Pour évoquer le parcours de vie, revenons aux paroles prononcées par Peio Iralour lors de la cérémonie d'adieu : « Tu en as ouvert des chantiers ! Tout jeune tu as fait du théâtre, en contribuant aussi à l'écriture collective des textes… Puis tu as participé au syndicat CDJA/FDSEA*. En désaccord avec ses orientations, tu as été de ceux qu'on appelait à l'époque le groupe des 40 : continuer à la FDSEA* ou construire un syndicat qui prône une autre politique agricole, qui défend vraiment les petits paysans ? La décision fut difficile à prendre et la détermination des agricultrices fut décisive pour créer en 1982 la nouvelle structure syndicale ELB* (3). Puis, au niveau national, tu participas à la création de la Fadea d'abord, et de la Confédération paysanne en 1987. Tu as été un des acteurs déterminant de chacune de ces structures. De 1989 à 1993, tu assurais les fonctions de secretaire général de la Conf'. Ensuite, ce fut Batera, combat pour revendiquer en Pays Basque de France un département, une chambre d'agriculture, l'officialisation de la langue basque et un pôle universitaire. En 2005, ce fut la création d'EHLG, la chambre alternative du Pays Basque (4), avec les procès intentés par l'Etat qui furent emportés par EHLG que tu présidais. Et cette dernière décennie, tu t'es très fortement impliqué dans le processus de paix du Pays Basque, la reconnaissance des victimes et surtout la libération des prisonniers basques des geôles françaises et espagnoles ». Tout ça. Et sans doute davantage !

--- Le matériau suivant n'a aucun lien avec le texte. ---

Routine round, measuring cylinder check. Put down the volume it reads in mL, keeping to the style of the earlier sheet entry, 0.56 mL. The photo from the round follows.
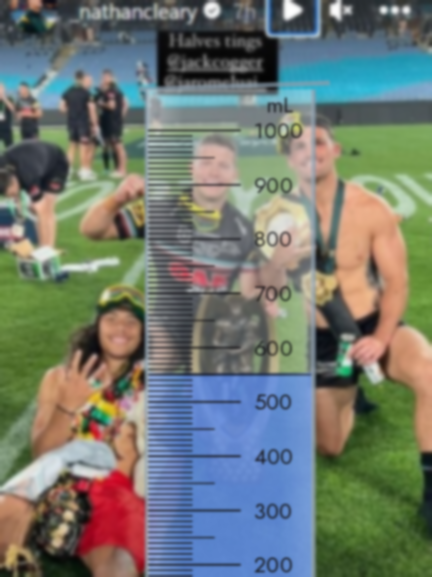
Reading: 550 mL
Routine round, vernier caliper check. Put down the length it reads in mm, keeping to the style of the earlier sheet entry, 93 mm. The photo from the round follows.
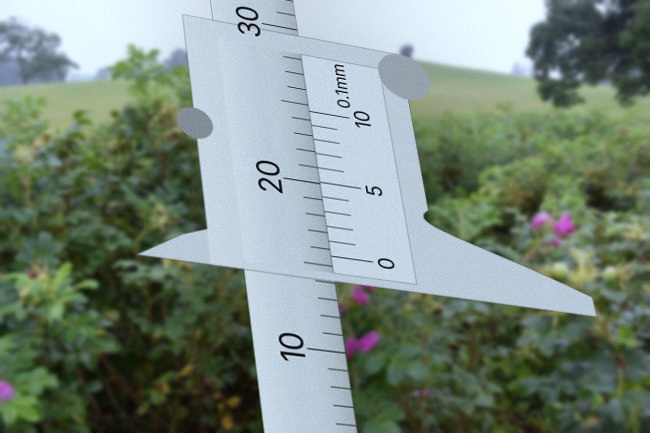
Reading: 15.6 mm
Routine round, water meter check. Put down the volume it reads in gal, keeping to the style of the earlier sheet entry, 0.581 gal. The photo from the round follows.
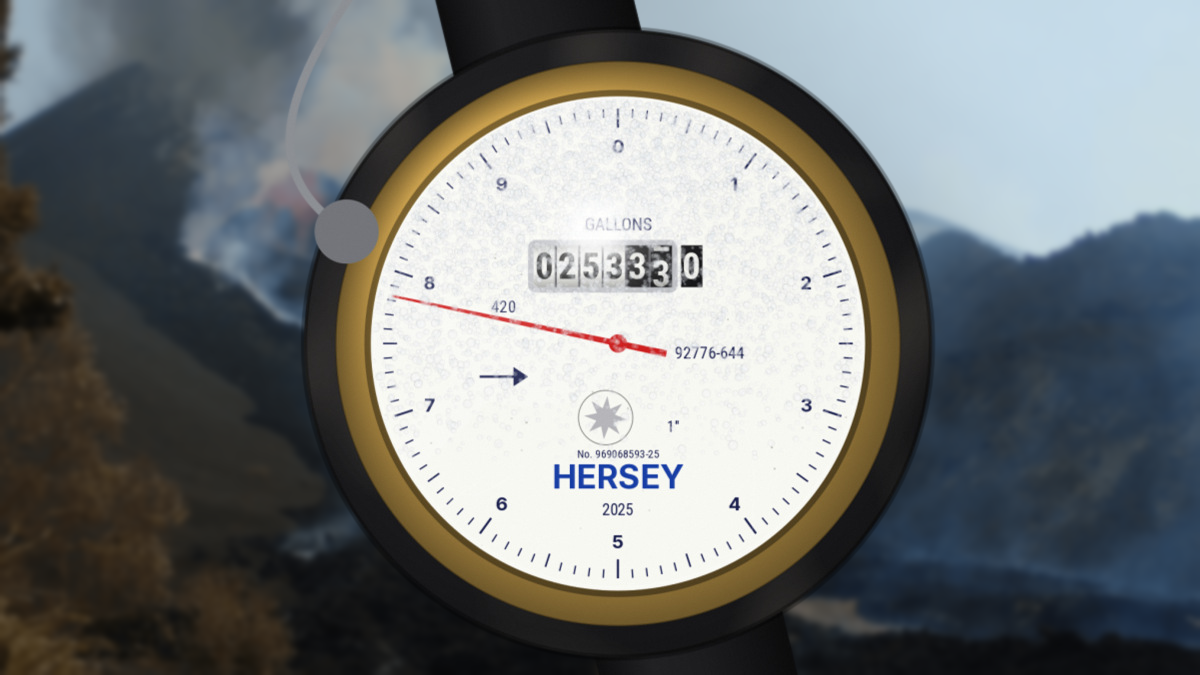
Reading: 253327.8 gal
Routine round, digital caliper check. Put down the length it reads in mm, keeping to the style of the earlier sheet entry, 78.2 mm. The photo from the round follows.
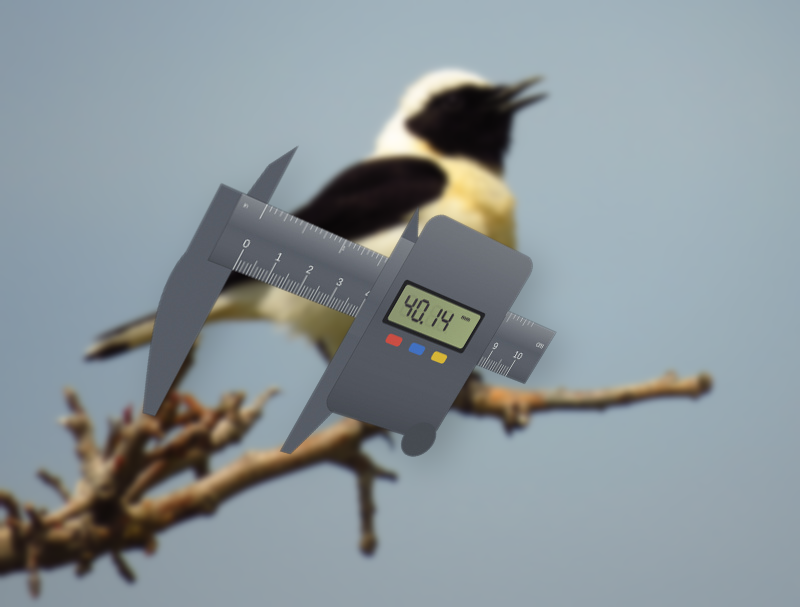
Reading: 40.14 mm
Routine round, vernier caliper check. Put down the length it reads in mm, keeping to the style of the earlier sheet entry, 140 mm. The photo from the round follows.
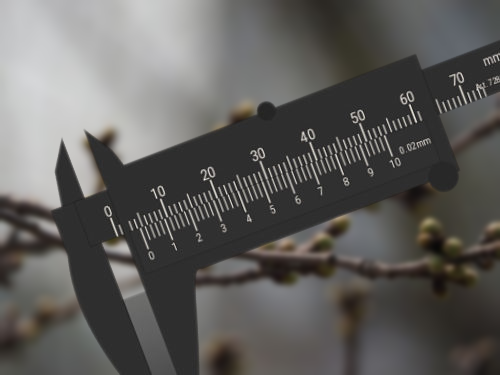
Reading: 4.5 mm
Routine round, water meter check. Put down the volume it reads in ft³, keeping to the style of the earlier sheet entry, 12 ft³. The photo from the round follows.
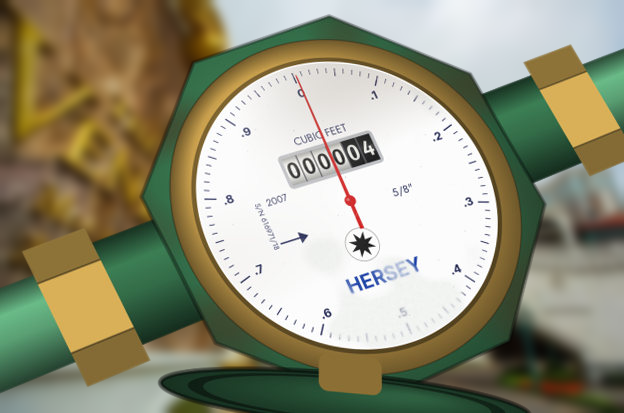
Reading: 4.00 ft³
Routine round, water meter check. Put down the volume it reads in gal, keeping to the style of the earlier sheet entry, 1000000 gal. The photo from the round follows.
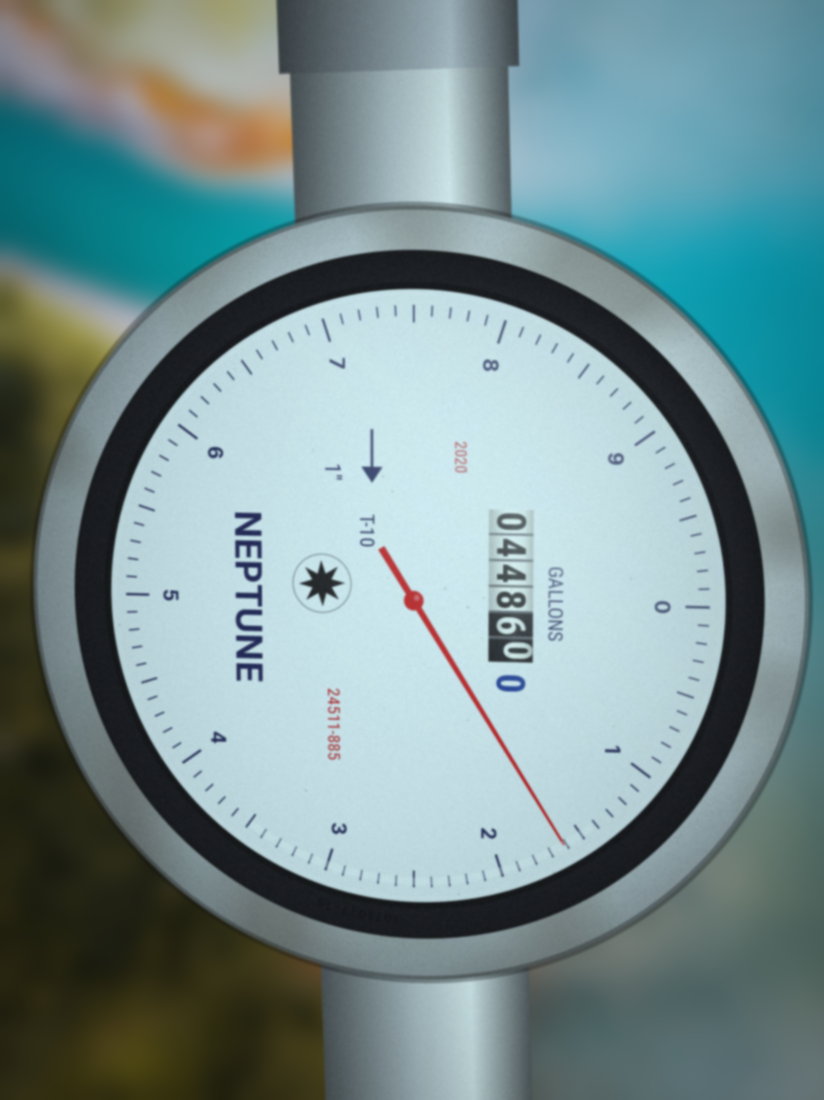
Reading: 448601.6 gal
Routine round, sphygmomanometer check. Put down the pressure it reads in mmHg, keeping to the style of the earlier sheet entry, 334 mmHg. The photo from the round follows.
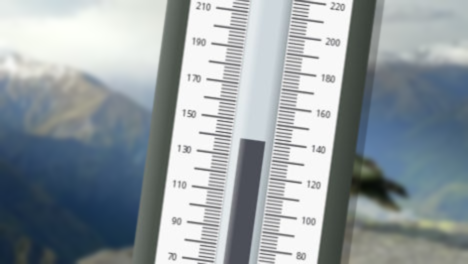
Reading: 140 mmHg
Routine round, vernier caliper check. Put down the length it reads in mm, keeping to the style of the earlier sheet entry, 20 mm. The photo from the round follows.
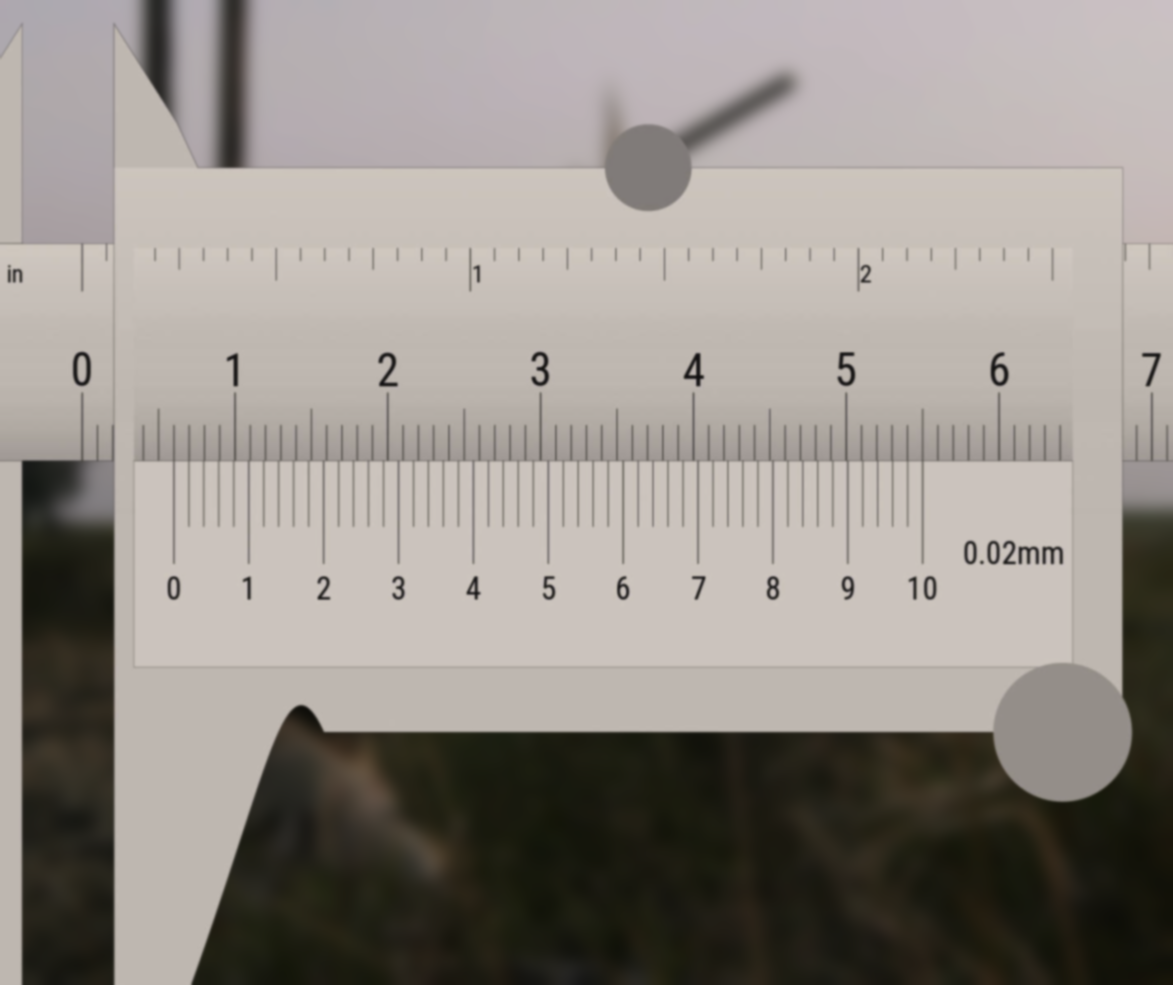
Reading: 6.0 mm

Il faudrait des pages pour conter tout les combats que Michel a animés et accompagnés, avec les camarades du Pays, et avec tous les militants et militantes de France et de Navarre, inlassable artisan de justice.

Militant paysan infatigable, soutenu par l'amour indéfectible de sa famille, profondément ancré dans l'histoire de son peuple, doté d'un savoir-être et d'un savoir :faire magnifiques. Nous lui disons «  Bravo et Chapeau ». Et lui de nous renvoyer : «Atxik, atxik : ne lâchez rien ! »

 

(1) « Parce que vous avez pris soin de la terre, la terre prendra soin de vous. »

(2) Le 16 décembre 2016, Mixel Berhocoiriogoin avait été interpellé à Louhossoa, avec 4 autres militants de la paix au Pays basque, lors d'une opération de police pour empêcher la société civile de procéder à une destruction d'armes de l'ETA, puis gardés à vue durant quatre jours.